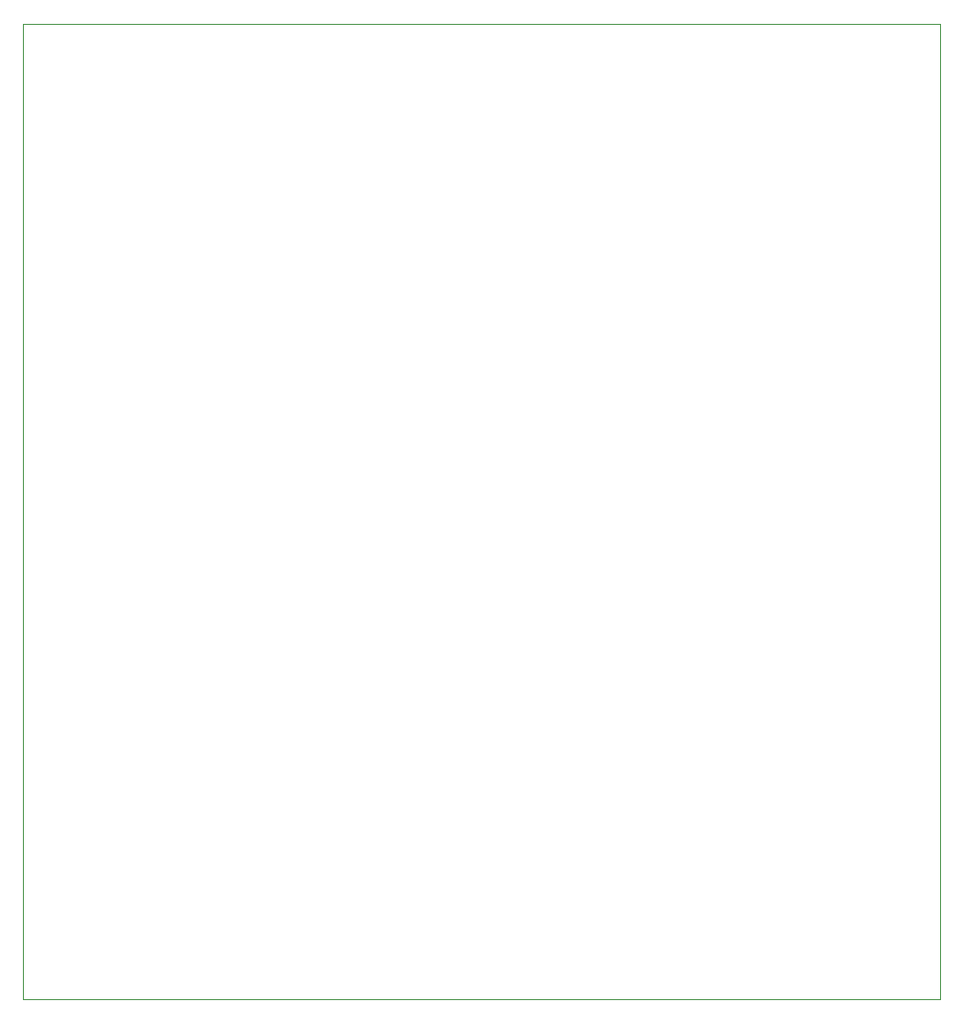
<source format=gbr>
%TF.GenerationSoftware,KiCad,Pcbnew,8.0.3*%
%TF.CreationDate,2024-06-21T15:52:04+03:00*%
%TF.ProjectId,pm,706d2e6b-6963-4616-945f-706362585858,rev?*%
%TF.SameCoordinates,Original*%
%TF.FileFunction,Profile,NP*%
%FSLAX46Y46*%
G04 Gerber Fmt 4.6, Leading zero omitted, Abs format (unit mm)*
G04 Created by KiCad (PCBNEW 8.0.3) date 2024-06-21 15:52:04*
%MOMM*%
%LPD*%
G01*
G04 APERTURE LIST*
%TA.AperFunction,Profile*%
%ADD10C,0.050000*%
%TD*%
G04 APERTURE END LIST*
D10*
X144780000Y-46990000D02*
X63500000Y-46990000D01*
X63500000Y-46990000D02*
X63500000Y-133350000D01*
X63500000Y-133350000D02*
X144780000Y-133350000D01*
X144780000Y-133350000D02*
X144780000Y-46990000D01*
M02*

</source>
┄┄┄┄┄┄
● **Exercise**:
Say how many lines of the entries above include the string "format", giving the number and nothing else.

● **Written response**:
2